La muchedumbre, como espectadora en primera fila, no había dejado de especular con respecto a la relación de ambos jóvenes. Algunas tan descabelladas como ridículas, las teorías parecían inclinarse en favor del secuestro. Y así como Margarita Romero, la sociedad estaba completamente segura de que Guadalupe, como niña de bien y joven católica educada bajo los preceptos de las buenas costumbres, habría intentado dar por terminada esa caótica relación. Arturo debió de haberlo tomado de la peor manera y, en pos de mantenerla a su lado, decidió secuestrarla e irse muy lejos. Algunas personas aseguraban haberlos visto en Toluca, en Puebla y hasta en Monterrey, pero nadie sabía en realidad a ciencia cierta el paradero de uno u otro.
Por su parte, la familia López, con mucho menos poder adquisitivo que los Alcázar, no tuvo la oportunidad de hacer públicas las fotografías de su hijo, a quien ellos consideraban desaparecido, al igual que Guadalupe. El ministerio público les había denegado la oportunidad de levantar un acta sobre la desaparición. Para el mundo entero las cartas estaban más que claras y el caso era pan comido.
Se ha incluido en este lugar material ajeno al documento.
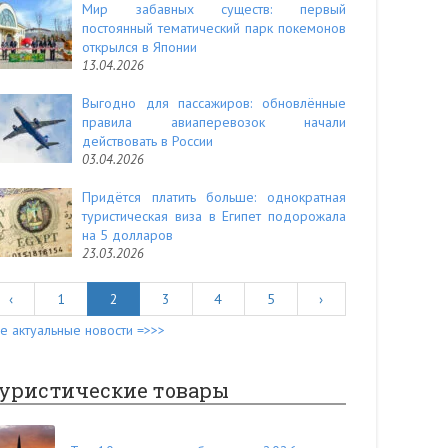
Мир забавных существ: первый
постоянный тематический парк покемонов
открылся в Японии
13.04.2026
Выгодно для пассажиров: обновлённые
правила авиаперевозок начали
действовать в России
03.04.2026
Придётся платить больше: однократная
туристическая виза в Египет подорожала
на 5 долларов
23.03.2026
‹
1
2
3
4
5
›
е актуальные новости =>>>
уристические товары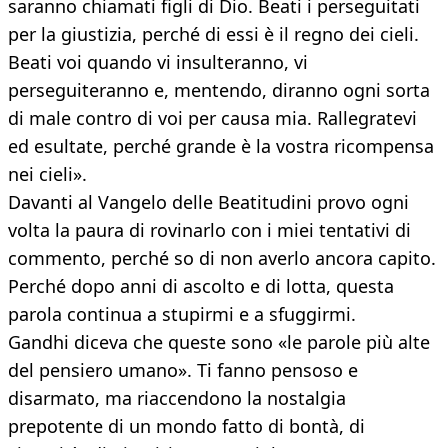
saranno chiamati figli di Dio. Beati i perseguitati
per la giustizia, perché di essi è il regno dei cieli.
Beati voi quando vi insulteranno, vi
perseguiteranno e, mentendo, diranno ogni sorta
di male contro di voi per causa mia. Rallegratevi
ed esultate, perché grande è la vostra ricompensa
nei cieli».
Davanti al Vangelo delle Beatitudini provo ogni
volta la paura di rovinarlo con i miei tentativi di
commento, perché so di non averlo ancora capito.
Perché dopo anni di ascolto e di lotta, questa
parola continua a stupirmi e a sfuggirmi.
Gandhi diceva che queste sono «le parole più alte
del pensiero umano». Ti fanno pensoso e
disarmato, ma riaccendono la nostalgia
prepotente di un mondo fatto di bontà, di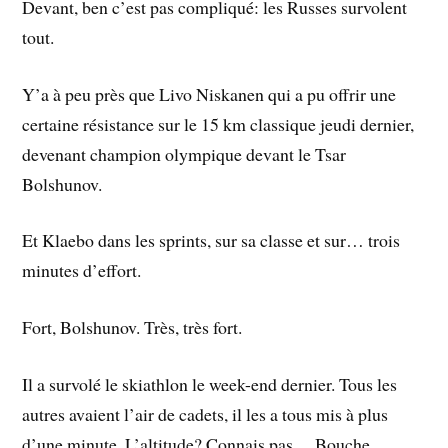
Devant, ben c’est pas compliqué: les Russes survolent
tout.
Y’a à peu près que Livo Niskanen qui a pu offrir une
certaine résistance sur le 15 km classique jeudi dernier,
devenant champion olympique devant le Tsar
Bolshunov.
Et Klaebo dans les sprints, sur sa classe et sur… trois
minutes d’effort.
Fort, Bolshunov. Très, très fort.
Il a survolé le skiathlon le week-end dernier. Tous les
autres avaient l’air de cadets, il les a tous mis à plus
d’une minute. L’altitude? Connais pas… Bouche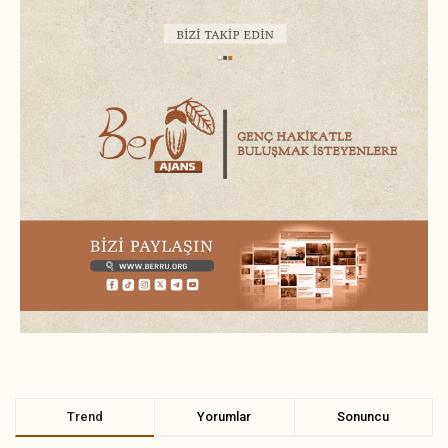
Trend
Yorumlar
Sonuncu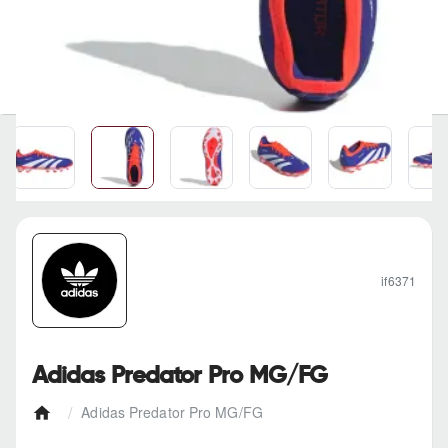
if6371
Adidas Predator Pro MG/FG
Adidas Predator Pro MG/FG
h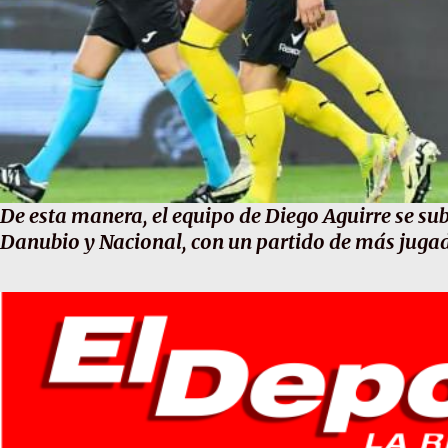
De esta manera, el equipo de Diego Aguirre se su
Danubio y Nacional, con un partido de más juga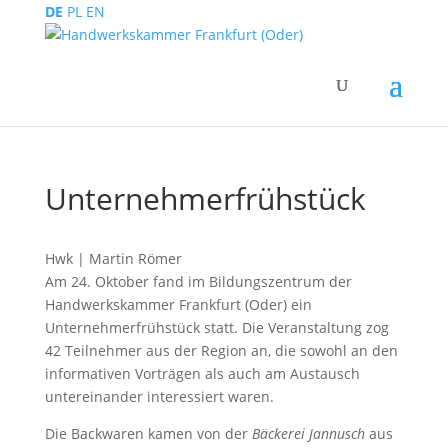
DE
PL
EN
Unternehmerfrühstück
Hwk | Martin Römer
Am 24. Oktober fand im Bildungszentrum der
Handwerkskammer Frankfurt (Oder) ein
Unternehmerfrühstück statt. Die Veranstaltung zog
42 Teilnehmer aus der Region an, die sowohl an den
informativen Vorträgen als auch am Austausch
untereinander interessiert waren.
Die Backwaren kamen von der
Bäckerei Jannusch
aus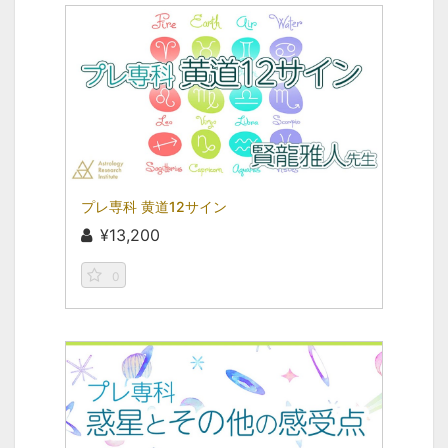
プレ専科 黄道12サイン
¥13,200
0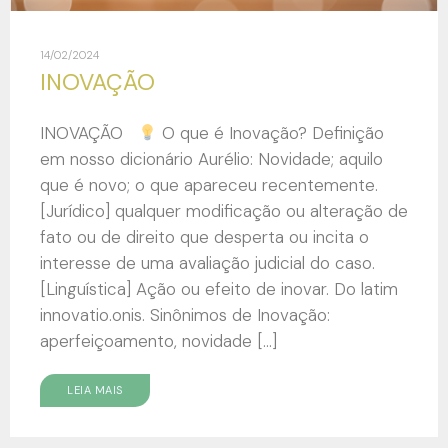
14/02/2024
INOVAÇÃO
INOVAÇÃO
O que é Inovação? Definição
em nosso dicionário Aurélio: Novidade; aquilo
que é novo; o que apareceu recentemente.
[Jurídico] qualquer modificação ou alteração de
fato ou de direito que desperta ou incita o
interesse de uma avaliação judicial do caso.
[Linguística] Ação ou efeito de inovar. Do latim
innovatio.onis. Sinônimos de Inovação:
aperfeiçoamento, novidade […]
LEIA MAIS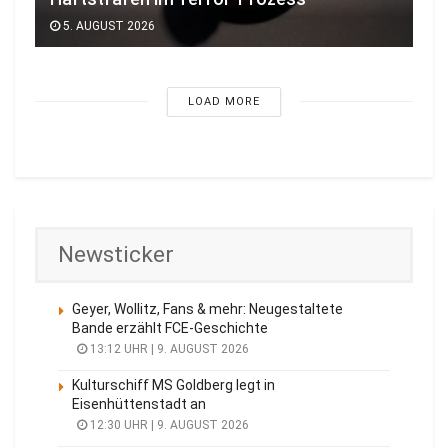
5. AUGUST 2026
LOAD MORE
Newsticker
Geyer, Wollitz, Fans & mehr: Neugestaltete
Bande erzählt FCE-Geschichte
13:12 UHR | 9. AUGUST 2026
Kulturschiff MS Goldberg legt in
Eisenhüttenstadt an
12:30 UHR | 9. AUGUST 2026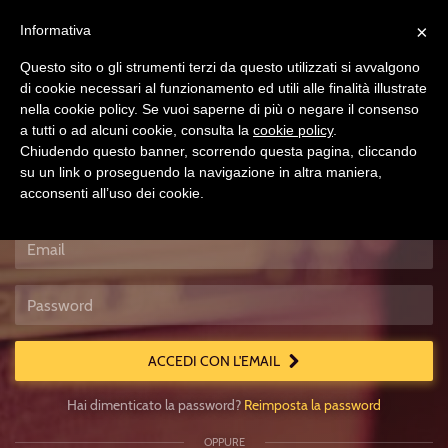
×
Informativa
Questo sito o gli strumenti terzi da questo utilizzati si avvalgono
di cookie necessari al funzionamento ed utili alle finalità illustrate
nella cookie policy. Se vuoi saperne di più o negare il consenso
a tutti o ad alcuni cookie, consulta la
cookie policy
.
Chiudendo questo banner, scorrendo questa pagina, cliccando
su un link o proseguendo la navigazione in altra maniera,
acconsenti all’uso dei cookie.
Accedi
Usa
un
account
locale
ACCEDI CON L'EMAIL
Hai dimenticato la password?
Reimposta la password
OPPURE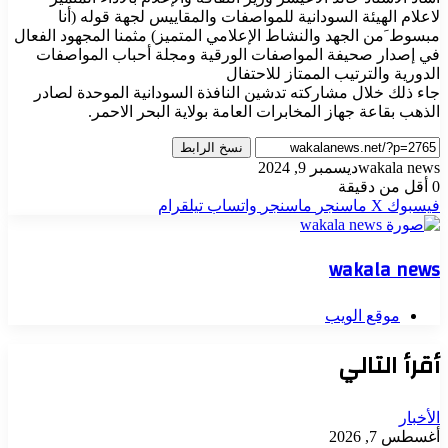
لاعلام الهيئة السودانية للمواصفات والمقاييس لجهة قوله (أنا
مبسوط َمن الجهد والنشاط الإعلامي المتميز) مثمنا المجهود الفعال
في إصدار صحيفة المواصفات الورقية ومجلة أحباب المواصفات
الدورية والترتيب الممتاز للاحتفال
جاء ذلك خلال مشاركته تدشين النافذة السودانية الموحدة لصادر
الذهب بقاعة جهاز المخابرات العامة بولاية البحر الاحمر.
نسخ الرابط
wakala news
ديسمبر 9, 2024
0
أقل من دقيقة
فيسبوك
‫X
ماسنجر
ماسنجر
واتساب
تيلقرام
wakala news
موقع الويب
أقرأ التالي
الأخبار
أغسطس 7, 2026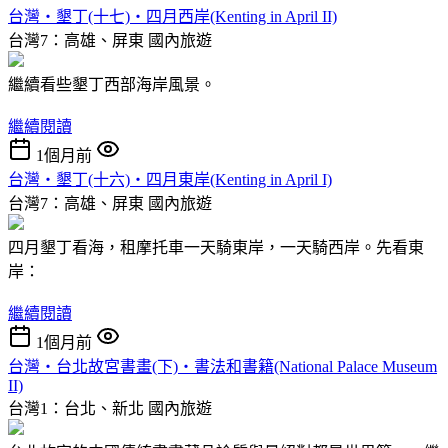
台灣‧墾丁(十七)‧四月西岸(Kenting in April II)
台灣7：高雄、屏東
國內旅遊
繼續看些墾丁西部海岸風景。
繼續閱讀
1個月前
台灣‧墾丁(十六)‧四月東岸(Kenting in April I)
台灣7：高雄、屏東
國內旅遊
四月墾丁看海，租摩托車一天騎東岸，一天騎西岸。先看東
岸：
繼續閱讀
1個月前
台灣‧台北故宮書畫(下)‧書法和書籍(National Palace Museum
II)
台灣1：台北、新北
國內旅遊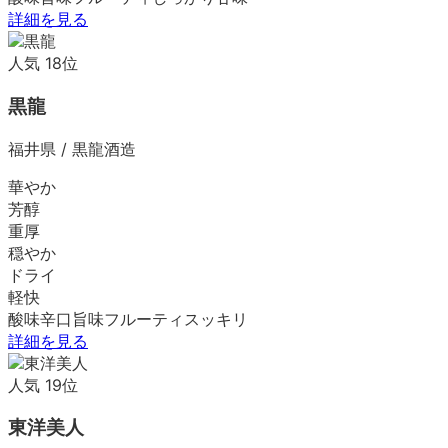
詳細を見る
人気
18
位
黒龍
福井県
/
黒龍酒造
華やか
芳醇
重厚
穏やか
ドライ
軽快
酸味
辛口
旨味
フルーティ
スッキリ
詳細を見る
人気
19
位
東洋美人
Arturo López era un chico impulsivo, inmaduro y retrógrado que había preferido robarse a la muchachita de sus sueños. No era tan ilógica la aseveración si se consideraba la extraordinaria belleza de Guadalupe.
Y así, mientras ambas familias se consumían en la especulación, el llanto, el insomnio y la preocupación, el cuerpo de Guadalupe yacía en la carretera principal, aguardando el momento de ser descubierta. De gritar en silencio su verdad.